▶ ASSIGNMENT: Find every line in the records below that contains "README", and copy it.

▶ INFORMATION:

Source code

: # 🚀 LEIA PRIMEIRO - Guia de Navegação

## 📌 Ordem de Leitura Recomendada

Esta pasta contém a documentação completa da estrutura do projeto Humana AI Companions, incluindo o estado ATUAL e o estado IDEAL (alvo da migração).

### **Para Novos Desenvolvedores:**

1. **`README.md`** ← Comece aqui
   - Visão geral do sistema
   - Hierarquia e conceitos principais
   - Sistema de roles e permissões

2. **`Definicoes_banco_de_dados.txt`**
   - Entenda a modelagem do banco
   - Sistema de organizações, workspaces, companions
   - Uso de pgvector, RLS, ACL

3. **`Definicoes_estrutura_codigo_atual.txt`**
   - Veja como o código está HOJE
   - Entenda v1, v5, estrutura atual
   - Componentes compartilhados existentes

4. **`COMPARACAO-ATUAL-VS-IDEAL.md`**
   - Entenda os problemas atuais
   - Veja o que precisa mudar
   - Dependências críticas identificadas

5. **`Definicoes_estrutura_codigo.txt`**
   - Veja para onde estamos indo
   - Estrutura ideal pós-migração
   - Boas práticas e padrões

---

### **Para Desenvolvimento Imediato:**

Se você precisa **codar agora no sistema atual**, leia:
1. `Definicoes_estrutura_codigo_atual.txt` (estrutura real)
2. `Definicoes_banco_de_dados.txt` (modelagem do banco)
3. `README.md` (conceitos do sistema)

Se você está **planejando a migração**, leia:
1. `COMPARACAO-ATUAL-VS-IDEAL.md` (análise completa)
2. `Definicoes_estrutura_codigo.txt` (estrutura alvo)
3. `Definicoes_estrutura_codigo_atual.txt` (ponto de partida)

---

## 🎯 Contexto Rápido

▶ OUTPUT OF THE EXERCISE:
1. **`README.md`** ← Comece aqui
3. `README.md` (conceitos do sistema)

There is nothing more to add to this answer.